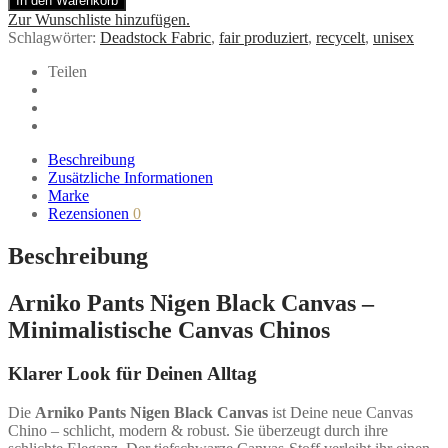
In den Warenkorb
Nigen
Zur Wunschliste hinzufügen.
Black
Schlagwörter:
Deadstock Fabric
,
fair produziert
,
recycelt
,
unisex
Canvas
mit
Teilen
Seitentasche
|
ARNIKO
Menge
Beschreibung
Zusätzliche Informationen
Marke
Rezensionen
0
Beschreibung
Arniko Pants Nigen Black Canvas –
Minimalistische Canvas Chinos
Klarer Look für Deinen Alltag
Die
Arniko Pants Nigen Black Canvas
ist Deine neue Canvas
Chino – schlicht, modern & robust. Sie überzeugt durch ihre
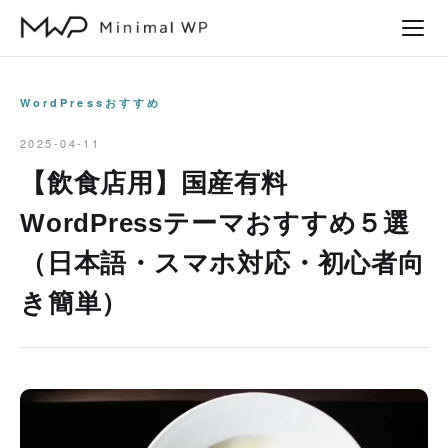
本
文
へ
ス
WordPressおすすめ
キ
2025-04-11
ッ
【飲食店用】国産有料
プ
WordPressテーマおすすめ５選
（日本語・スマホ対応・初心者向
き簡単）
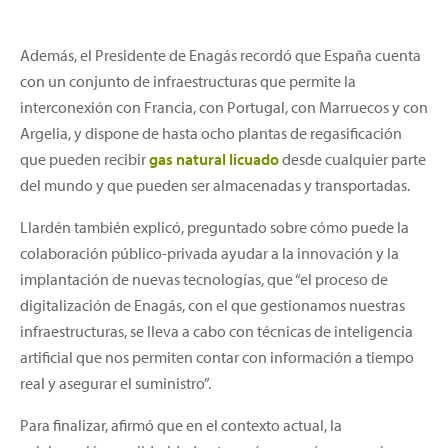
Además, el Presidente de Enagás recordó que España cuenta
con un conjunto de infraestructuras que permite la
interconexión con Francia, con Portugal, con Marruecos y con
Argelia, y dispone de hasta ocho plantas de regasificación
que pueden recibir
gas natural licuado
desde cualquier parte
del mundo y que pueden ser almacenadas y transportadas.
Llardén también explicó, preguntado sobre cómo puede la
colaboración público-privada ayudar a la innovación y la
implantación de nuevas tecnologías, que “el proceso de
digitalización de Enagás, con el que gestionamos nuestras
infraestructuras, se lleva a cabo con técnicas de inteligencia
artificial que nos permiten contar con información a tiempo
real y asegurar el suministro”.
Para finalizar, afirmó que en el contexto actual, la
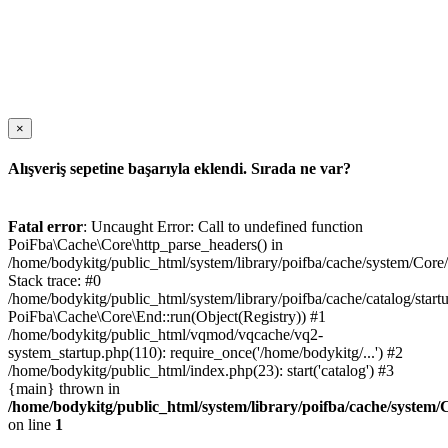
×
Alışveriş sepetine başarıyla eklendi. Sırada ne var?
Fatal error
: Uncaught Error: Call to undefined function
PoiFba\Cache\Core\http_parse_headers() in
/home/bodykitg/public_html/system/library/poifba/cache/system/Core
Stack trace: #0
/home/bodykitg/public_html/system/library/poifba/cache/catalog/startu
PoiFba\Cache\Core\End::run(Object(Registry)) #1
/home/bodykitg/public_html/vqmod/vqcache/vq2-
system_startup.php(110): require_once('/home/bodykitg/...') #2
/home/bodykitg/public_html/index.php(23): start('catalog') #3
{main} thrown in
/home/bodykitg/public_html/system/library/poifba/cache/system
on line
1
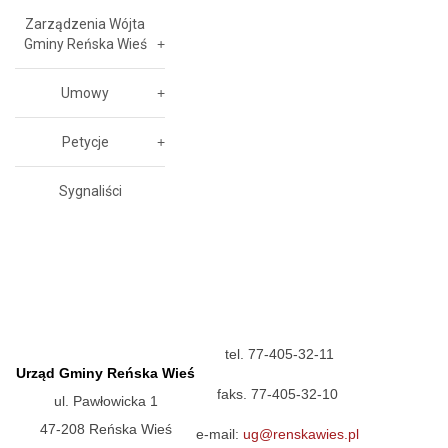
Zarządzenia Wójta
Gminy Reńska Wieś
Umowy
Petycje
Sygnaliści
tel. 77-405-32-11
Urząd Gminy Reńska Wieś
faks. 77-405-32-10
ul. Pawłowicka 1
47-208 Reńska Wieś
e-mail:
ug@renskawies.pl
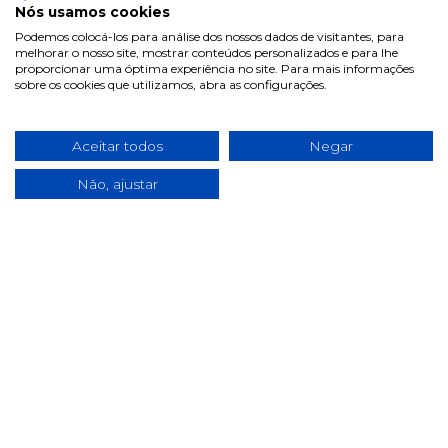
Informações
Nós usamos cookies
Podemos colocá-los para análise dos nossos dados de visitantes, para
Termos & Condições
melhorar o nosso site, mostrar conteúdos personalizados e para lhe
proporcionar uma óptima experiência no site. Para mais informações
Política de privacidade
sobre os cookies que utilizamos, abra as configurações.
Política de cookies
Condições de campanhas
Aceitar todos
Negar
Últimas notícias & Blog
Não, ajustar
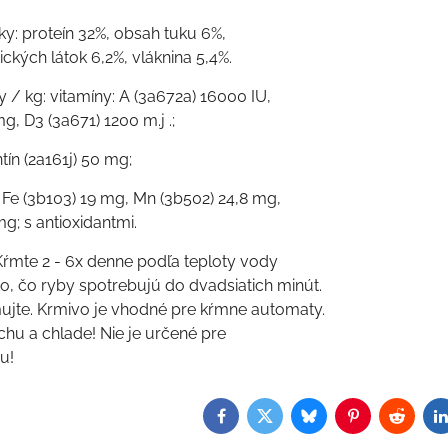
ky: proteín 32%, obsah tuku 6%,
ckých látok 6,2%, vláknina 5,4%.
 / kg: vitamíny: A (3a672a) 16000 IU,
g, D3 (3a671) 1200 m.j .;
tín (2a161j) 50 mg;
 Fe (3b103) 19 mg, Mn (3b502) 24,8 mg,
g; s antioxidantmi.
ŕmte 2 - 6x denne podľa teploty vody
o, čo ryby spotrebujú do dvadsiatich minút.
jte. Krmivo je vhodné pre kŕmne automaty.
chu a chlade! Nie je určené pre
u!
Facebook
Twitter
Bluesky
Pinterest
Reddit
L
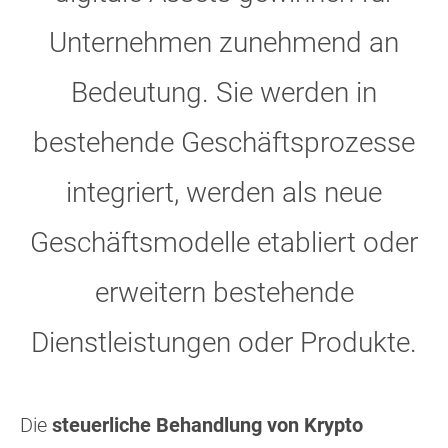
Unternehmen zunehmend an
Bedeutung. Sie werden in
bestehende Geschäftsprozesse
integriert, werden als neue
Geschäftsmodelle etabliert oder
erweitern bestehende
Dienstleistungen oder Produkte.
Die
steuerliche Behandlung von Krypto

◆ ◆ ◆ ◆ ◆

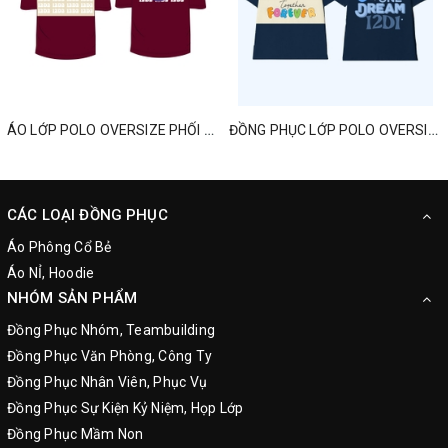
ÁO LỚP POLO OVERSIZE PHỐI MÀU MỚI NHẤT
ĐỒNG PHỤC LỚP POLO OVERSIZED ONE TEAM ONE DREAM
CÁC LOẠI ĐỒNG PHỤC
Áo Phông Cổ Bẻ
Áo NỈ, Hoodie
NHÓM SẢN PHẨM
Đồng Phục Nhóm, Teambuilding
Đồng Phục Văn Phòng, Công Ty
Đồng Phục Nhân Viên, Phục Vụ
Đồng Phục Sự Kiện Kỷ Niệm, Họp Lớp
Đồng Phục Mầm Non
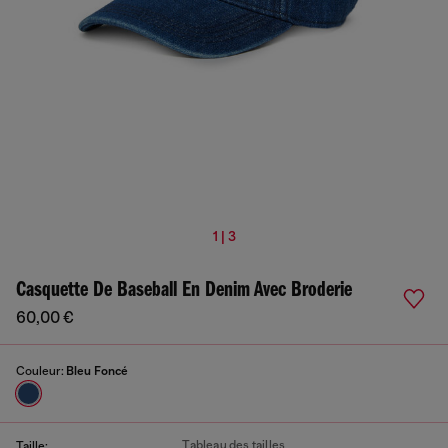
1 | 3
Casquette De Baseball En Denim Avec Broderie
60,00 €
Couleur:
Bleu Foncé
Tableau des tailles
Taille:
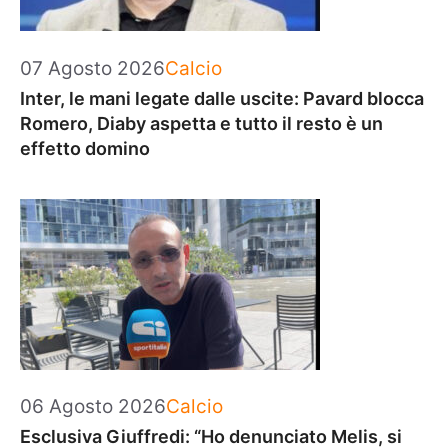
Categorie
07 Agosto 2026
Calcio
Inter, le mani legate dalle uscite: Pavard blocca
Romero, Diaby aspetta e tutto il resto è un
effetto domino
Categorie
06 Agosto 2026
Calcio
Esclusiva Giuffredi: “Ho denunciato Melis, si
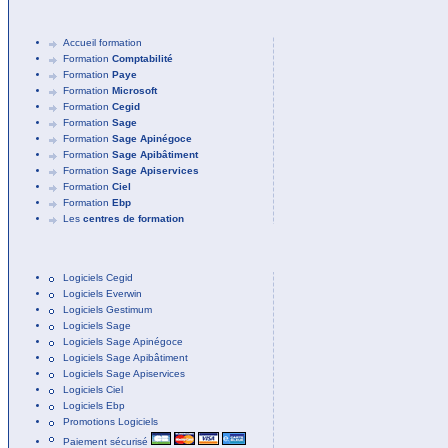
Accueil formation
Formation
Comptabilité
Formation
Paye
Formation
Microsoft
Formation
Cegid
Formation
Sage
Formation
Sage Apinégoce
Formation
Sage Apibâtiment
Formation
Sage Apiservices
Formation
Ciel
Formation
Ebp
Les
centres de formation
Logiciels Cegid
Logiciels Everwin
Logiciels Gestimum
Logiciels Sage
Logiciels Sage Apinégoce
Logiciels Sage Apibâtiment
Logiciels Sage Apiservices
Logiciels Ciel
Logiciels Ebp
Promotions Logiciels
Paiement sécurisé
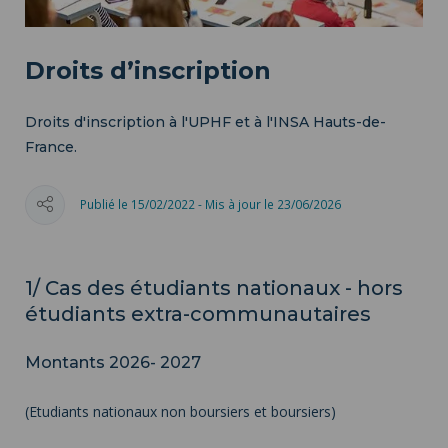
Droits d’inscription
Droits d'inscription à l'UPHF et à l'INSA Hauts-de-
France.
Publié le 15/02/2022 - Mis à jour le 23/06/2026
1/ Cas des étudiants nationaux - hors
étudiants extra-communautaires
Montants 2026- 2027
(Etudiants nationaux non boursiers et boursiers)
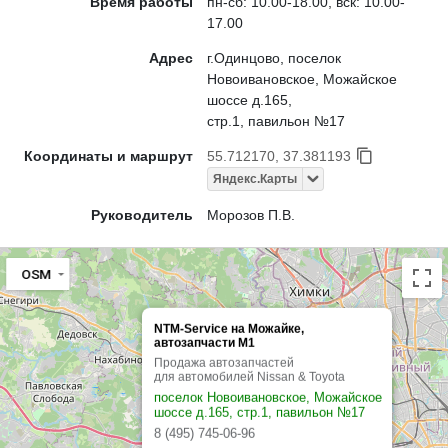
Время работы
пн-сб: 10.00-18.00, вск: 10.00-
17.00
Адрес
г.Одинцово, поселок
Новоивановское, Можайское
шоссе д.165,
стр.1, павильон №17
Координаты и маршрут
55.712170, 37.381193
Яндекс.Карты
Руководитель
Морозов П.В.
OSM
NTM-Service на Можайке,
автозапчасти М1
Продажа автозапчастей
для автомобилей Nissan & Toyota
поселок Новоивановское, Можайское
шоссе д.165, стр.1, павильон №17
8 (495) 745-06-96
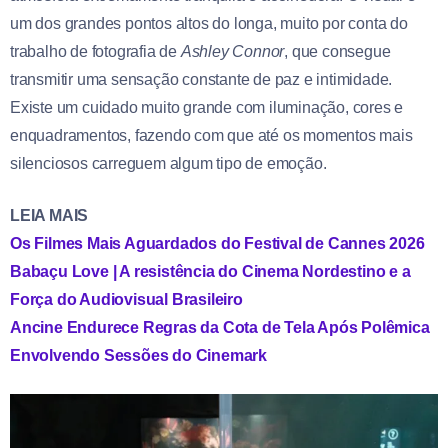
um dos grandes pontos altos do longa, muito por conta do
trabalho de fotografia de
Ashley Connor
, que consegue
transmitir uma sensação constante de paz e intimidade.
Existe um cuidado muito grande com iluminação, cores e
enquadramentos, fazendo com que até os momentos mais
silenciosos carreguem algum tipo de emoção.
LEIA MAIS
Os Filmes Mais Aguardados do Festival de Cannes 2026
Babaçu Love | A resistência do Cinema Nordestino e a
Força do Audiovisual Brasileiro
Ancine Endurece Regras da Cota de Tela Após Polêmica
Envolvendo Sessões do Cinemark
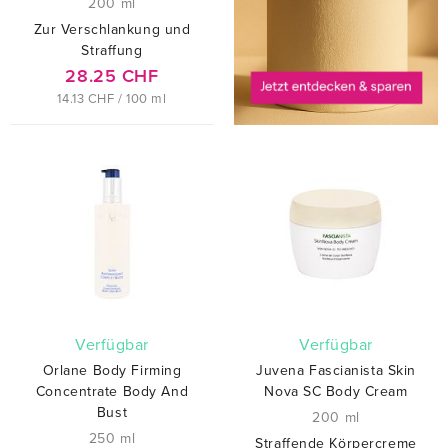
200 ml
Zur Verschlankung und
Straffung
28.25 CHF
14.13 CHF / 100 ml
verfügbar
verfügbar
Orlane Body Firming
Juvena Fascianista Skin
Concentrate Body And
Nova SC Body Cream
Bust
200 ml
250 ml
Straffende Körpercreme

◆ ◆ ◆ ◆ ◆

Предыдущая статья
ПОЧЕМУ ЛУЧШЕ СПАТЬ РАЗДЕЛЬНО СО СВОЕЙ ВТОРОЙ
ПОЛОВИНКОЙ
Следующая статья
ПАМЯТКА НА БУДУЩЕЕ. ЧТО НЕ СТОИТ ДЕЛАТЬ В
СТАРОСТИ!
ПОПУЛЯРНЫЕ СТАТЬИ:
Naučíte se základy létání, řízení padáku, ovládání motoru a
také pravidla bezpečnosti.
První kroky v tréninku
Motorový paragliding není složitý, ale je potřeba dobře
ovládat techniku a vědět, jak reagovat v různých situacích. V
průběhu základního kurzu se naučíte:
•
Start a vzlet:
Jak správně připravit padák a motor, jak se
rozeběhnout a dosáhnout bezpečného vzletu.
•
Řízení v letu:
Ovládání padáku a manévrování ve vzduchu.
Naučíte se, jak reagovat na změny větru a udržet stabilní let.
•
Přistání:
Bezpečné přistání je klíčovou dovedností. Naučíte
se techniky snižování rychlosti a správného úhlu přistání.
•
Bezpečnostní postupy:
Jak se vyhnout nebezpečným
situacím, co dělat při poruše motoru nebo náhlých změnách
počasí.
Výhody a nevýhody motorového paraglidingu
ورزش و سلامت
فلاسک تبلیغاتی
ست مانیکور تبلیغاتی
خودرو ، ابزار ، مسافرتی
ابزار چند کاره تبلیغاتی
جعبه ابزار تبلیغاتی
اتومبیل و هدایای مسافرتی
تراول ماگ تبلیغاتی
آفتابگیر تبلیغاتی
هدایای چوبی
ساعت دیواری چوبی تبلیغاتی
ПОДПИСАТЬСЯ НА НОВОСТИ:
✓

◆ ◆ ◆ ◆ ◆

* [ACTIVITY]
Among the entries above, find the line with "Đồng Phục Mầm Non" and repeat exactly from there through the line with "55.712170, 37.381193", leaving out the pictures.

* [TASK RESPONSE]
Đồng Phục Mầm Non
1 | 3
Casquette De Baseball En Denim Avec Broderie
60,00 €
Couleur:
Bleu Foncé
Tableau des tailles
Taille:
Categorie
07 Agosto 2026
Calcio
Inter, le mani legate dalle uscite: Pavard blocca
Romero, Diaby aspetta e tutto il resto è un
effetto domino
Categorie
06 Agosto 2026
Calcio
Esclusiva Giuffredi: “Ho denunciato Melis, si
Accueil formation
Formation
Comptabilité
Formation
Paye
Formation
Microsoft
Formation
Cegid
Formation
Sage
Formation
Sage Apinégoce
Formation
Sage Apibâtiment
Formation
Sage Apiservices
Formation
Ciel
Formation
Ebp
Les
centres de formation
Logiciels Cegid
Logiciels Everwin
Logiciels Gestimum
Logiciels Sage
Logiciels Sage Apinégoce
Logiciels Sage Apibâtiment
Logiciels Sage Apiservices
Logiciels Ciel
Logiciels Ebp
Promotions Logiciels
Paiement sécurisé
Droits d’inscription
Droits d'inscription à l'UPHF et à l'INSA Hauts-de-
France.
Publié le 15/02/2022 - Mis à jour le 23/06/2026
1/ Cas des étudiants nationaux - hors
étudiants extra-communautaires
Montants 2026- 2027
(Etudiants nationaux non boursiers et boursiers)
Время работы
пн-сб: 10.00-18.00, вск: 10.00-
17.00
Адрес
г.Одинцово, поселок
Новоивановское, Можайское
шоссе д.165,
стр.1, павильон №17
Координаты и маршрут
55.712170, 37.381193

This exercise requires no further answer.